NOTE: This is the preface to a full 60-page report, issued by Tobias Pflüger MEP in cooperation with WRI, which is available here in PDF (main text in English only; 4.5Mb). HTML versions of the individual country reports will be available upon the WRI website upgrade later in 2008.
There is no doubt about it, but the military forces in the European Union are professionalising, More and more countries are abolishing or suspending conscription – in the next year Poland, followed by Sweden. The number of countries within the European Union which maintain conscription will then be reduced to eight (nine if we include the candidate countries). Of those countries which maintain conscription more and more reduce military service, and are increasing the amount of professional soldiers: in Austria, Finland and Greece they represent almost 50%, in Estonia 60%, and in Germany more than 75% of the Armed Forces. De facto in most conscript armies within the EU professional soldiers play the major military role.
This goes hand in hand with the the fact that military interventions are carried out more and more frequently, within a framework of NATO, the EU, the United Nations, or of ad-hoc coalitions. Almost all military forces of the member states and candidate countries of the EU are militarily engaged abroad: Bulgaria, the Czech Republic, Denmark, Estonia, Latvia, Lithuania, Macedonia, Poland, Romania, and the United Kingdom have troops in Iraq, all EU countries with the exception of Malta and Cyprus take part in the NATO operation in Afghanistan, and Belgium, Croatia, Cyprus, France, Macedonia, Germany, Greece, Hungary, Ireland, Italy, Luxembourg, Poland, Portugal, Slovenia, Spain and Turkey take part in the UN mission UNIFIL in Lebanon. This list is far from complete.

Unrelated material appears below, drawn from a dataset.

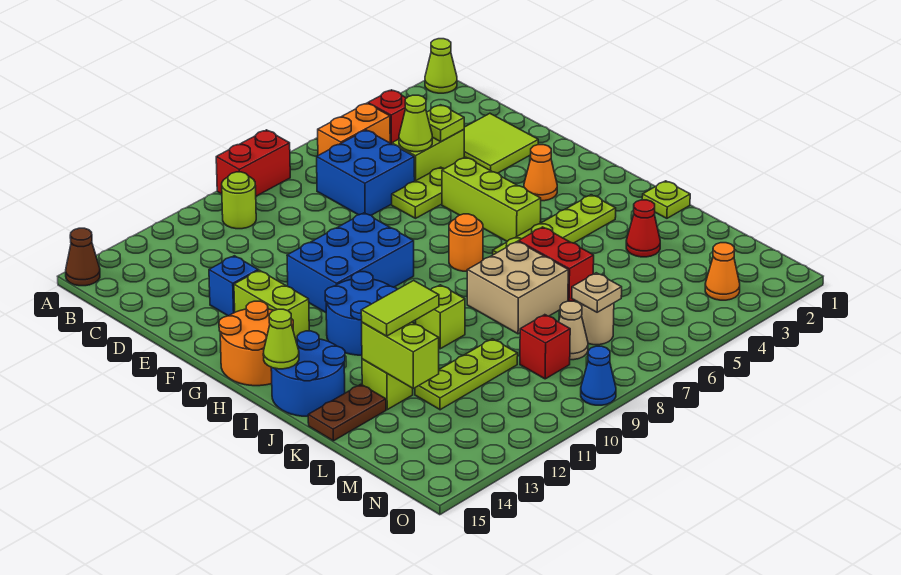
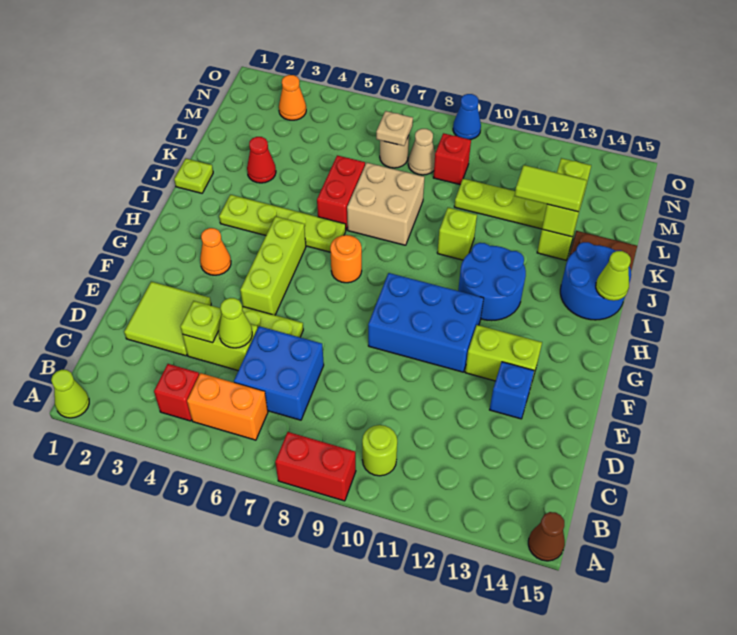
lime brick F13:G13 level 1 -> lime brick F12:F13 level 1
orange round brick G14:H15 level 1 -> none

With these increased military engagements the right to conscientious objection – which has been achieved in all EU countries, at least for conscripts, as a result of decades of struggle by CO movements – is even more important. Even though the European Union officially adheres to the right to conscientious objection, the practice is quite different.
The end of conscription also means the end of the right to conscientious objection, because most countries recognised and recognise this right only incompletely and just for conscripts. Only Germany, the Netherlands and the United Kingdom recognise that professional soldiers can turn into conscientious objectors, but there are a range of problems in practice.
This publication gives a detailed overview of the right to conscientious objection in the countries of the European Union (including candidate countries), and as far as possible of practices regarding this right.
It has become obvious that the situation regarding the right to conscientious objection within the European Union is not good. Most countries of the EU are far from conforming with the existing international standards: of the United Nations, the Council of Europe, or the European Parliament.
The Parliamentary Assembly of the Council of Europe demanded from member states on 24 March 2006 in a decision on human rights in the Armed Forces to “introduce into their legislation the right to be registered as a conscientious objector at any time, namely before, during or after implementation of military service, as well as the right of career servicemen to obtain the status of conscientious objector”. Already the Council of Europe recommendation 1581 of 2001 suggested to member states to recognise the right to conscientious objection for professional soldiers. This right can be a potential obstacle to the increasingly wild military adventures of the European Union. It is therefore necessary that after the abolishing or suspension of conscription the peace and anti-war movements, and especially the CO movements, focus their work more on the right to conscientious objection for professional soldiers, and develop an active counter-recruitment work, and work with soldiers. This publication offers background information for this work.